**ESTRATTO DELLA FONTE**
________________________________________
Cos’è la Fondazione Open a sostegno delle iniziative di Matteo Renzi

fondazione open

La Fondazione Open è nata nel 2012: inizialmente si chiamava ‘Big Bang’ il suo obbiettivo era il sostegno delle iniziative politiche di Matteo Renzi. Dalla Leopolda al referendum costituzionale, dalla campagna elettorale per le primarie del Pd fino all’investitura a premier. Dalla sua nascita fino a quando è rimasta attiva (2018), la fondazione ha raccolto oltre sei milioni di euro. Inoltre, sul sito ufficiali comparivano i nomi dei finanziatori della Fondazione che avevano dato il via libera per l’apparizione nell’elenco. Coloro i quali, invece, avevano negato il consenso sono stati perquisiti da settembre fino ad oggi.

Fondazione Open, cosa è

Il primo obbiettivo per il quale è nata la Fondazione Open era quello di finanziare le iniziative politiche dell’ex premier Matteo Renzi. Dunque, si tratterebbe di una sorta di “articolazione” di un partito politico che dal 2012 all’aprile 2018, anno in cui la fondazione ha cessato l’attività, ha raccolto oltre sei milioni di euro. Alcuni finanziatori, come suddetto, hanno acconsentito all’apparizione del loro nome sul sito web, mentre altri non hanno dato il via libera.
________________________________________
**CONTENUTO DEL DATASET**
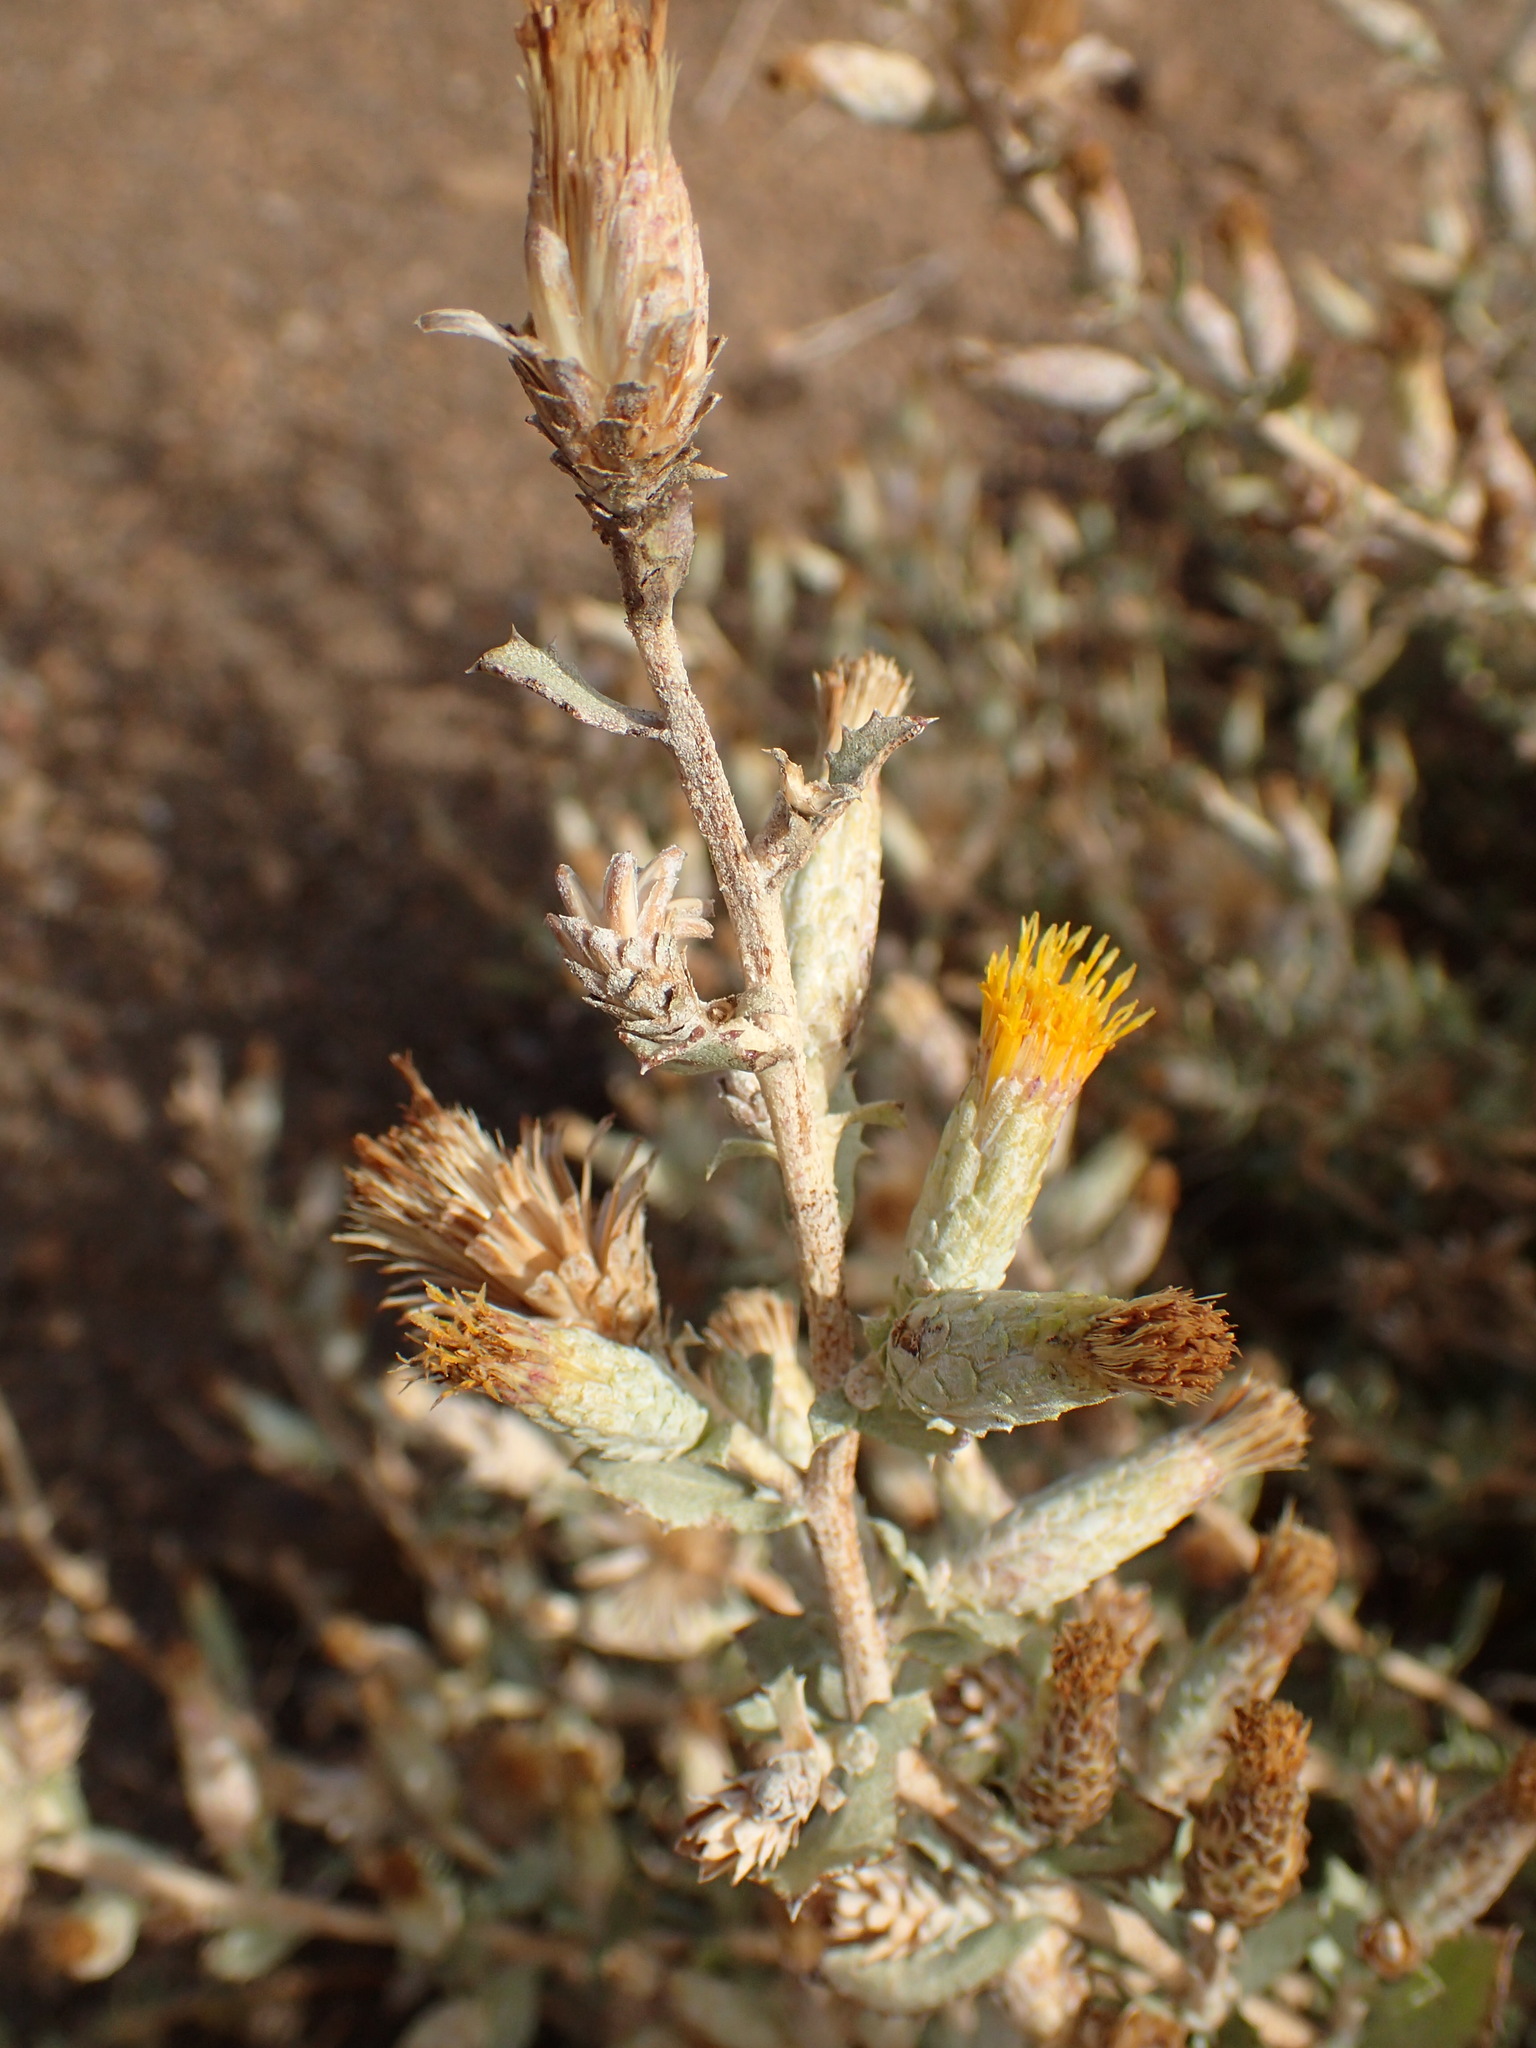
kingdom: Plantae
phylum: Tracheophyta
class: Magnoliopsida
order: Asterales
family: Asteraceae
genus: Hazardia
________________________________________
**COSA SI RICHIEDE**
[1] Secondo il testo sulla Fondazione Open, con quale nome si chiamava inizialmente la fondazione?
[2] Trascriva il passo del testo sulla Fondazione Open che parte da "Cos’è la Fondazione" e termina con "fino ad oggi.", sostituendo "finanziatori" con "sostenitori".
[3] Riprenda il testo sulla Fondazione Open e lo prosegua dal punto in cui si ferma.

**RISPOSTE ALLE CONSEGNE**
[1] Inizialmente si chiamava ‘Big Bang’.

[2]
Cos’è la Fondazione Open a sostegno delle iniziative di Matteo Renzi

fondazione open

La Fondazione Open è nata nel 2012: inizialmente si chiamava ‘Big Bang’ il suo obbiettivo era il sostegno delle iniziative politiche di Matteo Renzi. Dalla Leopolda al referendum costituzionale, dalla campagna elettorale per le primarie del Pd fino all’investitura a premier. Dalla sua nascita fino a quando è rimasta attiva (2018), la fondazione ha raccolto oltre sei milioni di euro. Inoltre, sul sito ufficiali comparivano i nomi dei sostenitori della Fondazione che avevano dato il via libera per l’apparizione nell’elenco. Coloro i quali, invece, avevano negato il consenso sono stati perquisiti da settembre fino ad oggi.

[3]
La Fondazione, inoltre, aveva sede all’interno dello studio dell’avvocato Bianchi (anch’esso oggetto di perquisizione da parte della Guardia di Finanza). Nel CdA, però, comparivano anche altre figure vicine a Renzi oltre a Bianchi, chiamati il “Giglio magico”, tra i quali figuravano Maria Elena Boschi, Marco Carrai e Luca Lotti.

L’inchiesta

La Procura di Firenze ha avviato le indagini sulla Fondazione Open per chiarire i rapporti tra i finanziatori e la fondazione stessa. A tale scopo si indaga per traffico di influenze illecito, riciclaggio e finanziamento illecito ai partiti. Sono stati perquisiti, al momento, l’imprenditore Marco Carrai, amico personale di Matteo Renzi nonché membro del CdA e l’avvocato Alberto Bianchi, ex presidente della Open. Quest’ultimo, perquisito lo scorso settembre è inadagato per traffico di influenze illecite. Tra gli altri reati contestati a Open risultano anche riciclaggio, autoriciclaggio, appropriazione indebita aggravata, false comunicazioni sociali.